There may be prophylactic benefit from using lenalidomide, an orally bioavailable CNS-penetrating agent, combined with R-CHOP in the upfront setting.
Adding lenalidomide to front-line treatment with R-CHOP (rituximab plus cyclophosphamide, doxorubicin, vincristine, and prednisone; R2CHOP) in patients with diffuse large B-cell lymphoma (DLBCL) was associated with a lower-than-expected rate of central nervous system (CNS) relapse, according to a retrospective study published in Blood Cancer Journal.
“Our finding that frontline R2CHOP may lower the risk of CNS relapse in patients with DLBCL supports an ongoing trend in clinical studies where other novel small molecules are being investigated in the upfront setting in combination with R-CHOP, such as ibrutinib (NCT01855750), venetoclax (NCT02055820), and everolimus (NCT01334502),” wrote Ayed O. Ayed, MD, Mayo Clinic, Rochester, Minnesota, and colleagues. “The impact of such R(X)CHOP combinations (where X represents a novel agent molecule) on CNS relapse is yet to be defined.”
According to the study, relapse of aggressive non-Hodgkin lymphoma to the CNS is rare and associated with poor outcomes. Lenalidomide is an immunomodulatory agent that research has shown to be active in heavily pretreated CNS lymphoma.
Because lenalidomide can cross the blood-brain barrier, Ayed and colleagues hypothesized that adding lenalidomide to R-CHOP might lower the risk of CNS relapse in patients with DLBCL. The researchers looked at records for 136 patients with DLBCL from twotrials of R2CHOP.
Patients were classified by CNS-International Prognostic Index score as being at low (10.3%), intermediate (71.3%), or high risk (18.4%) for CNS relapse. There was a median follow-up period of more than 4 years.
Only one of the included patients had CNS relapse, which equated to an incidence of 0.7%. The estimated 2-year CNS relapse rate was 0.9% for the entire group of patients. The patient with CNS relapse had GCB (germinal center B-cell) phenotype disease, extensive extranodal disease, and a CNS-IPI score of 4.
By risk group, the estimated 2-year CNS relapse rates for the low-, intermediate-, and high-risk groups were 0%, 0%, and 5.0%, respectively.
“When compared with contemporary DLBCL patients treated with R-CHOP from the MER [University of Iowa and Mayo Clinic Specialized Programs of Research Excellence Molecular Epidemiology Resource] database, the overall 2-year CNS relapse rate in the R2CHOP cohort is low (0.9 vs. 1.8%),” the researchers wrote.

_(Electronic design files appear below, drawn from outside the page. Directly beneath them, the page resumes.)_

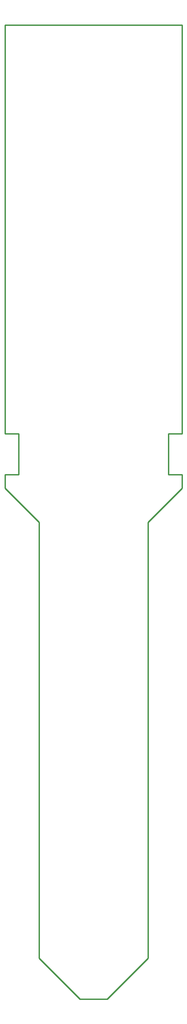
<source format=gko>
G04 Layer: BoardOutline*
G04 EasyEDA v6.3.43, 2020-06-07T13:11:06+08:00*
G04 57be81840bc34c5ebe362b8f785087f4,10*
G04 Gerber Generator version 0.2*
G04 Scale: 100 percent, Rotated: No, Reflected: No *
G04 Dimensions in inches *
G04 leading zeros omitted , absolute positions ,2 integer and 4 decimal *
%FSLAX24Y24*%
%MOIN*%
G90*
G70D02*

%ADD10C,0.010000*%
G54D10*
G01X0Y71500D02*
G01X13000Y71500D01*
G01X13000Y41500D01*
G01X12000Y41500D01*
G01X12000Y38500D01*
G01X13000Y38500D01*
G01X13000Y37500D01*
G01X10500Y35000D01*
G01X10500Y3000D01*
G01X7500Y0D01*
G01X5500Y0D01*
G01X2500Y3000D01*
G01X2500Y35000D01*
G01X0Y37500D01*
G01X0Y38500D01*
G01X1000Y38500D01*
G01X1000Y41500D01*
G01X0Y41500D01*
G01X0Y71500D01*

%LPD*%
M00*
M02*

</source>
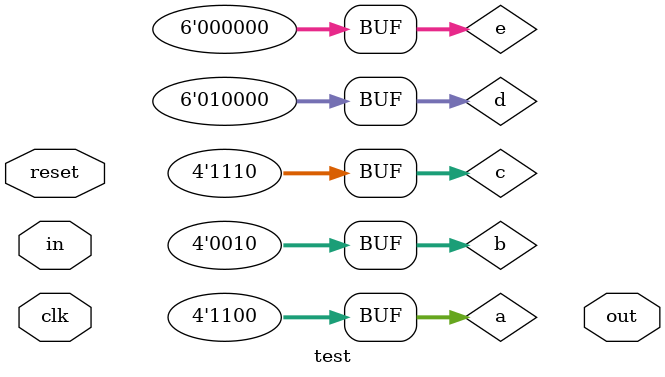
<source format=v>
module test(in, clk, reset, out);

input wire in;
input wire clk;
input wire reset;
output reg out;
reg signed [3:0] a;
reg signed [3:0] b;
reg signed [3:0] c;
reg [5:0] d;
reg [5:0] e;
always @(clk, reset) begin
    a[3:0] = -4;
    b[3:0] = 2;
    c[3:0] = -2;
    d[5:0] = -4;
    d[5:0] = 16;
    e[5:0] = 0;
end
endmodule

</source>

In the study, the researchers also discussed ongoing variability and controversy over optimal CNS prophylaxis strategies, driven “primarily by lack of strong evidence for benefit of current strategies and the difficulty of conducting definitive randomized studies in this area,” they wrote.
“Our study suggests the potential prophylactic benefit of utilizing lenalidomide, an orally bioavailable CNS-penetrating agent, when combined with R-CHOP in the upfront setting,” the investigators concluded. “The two phase 2 trials analyzed in this study have already demonstrated safety and manageable toxicity of such a combination.”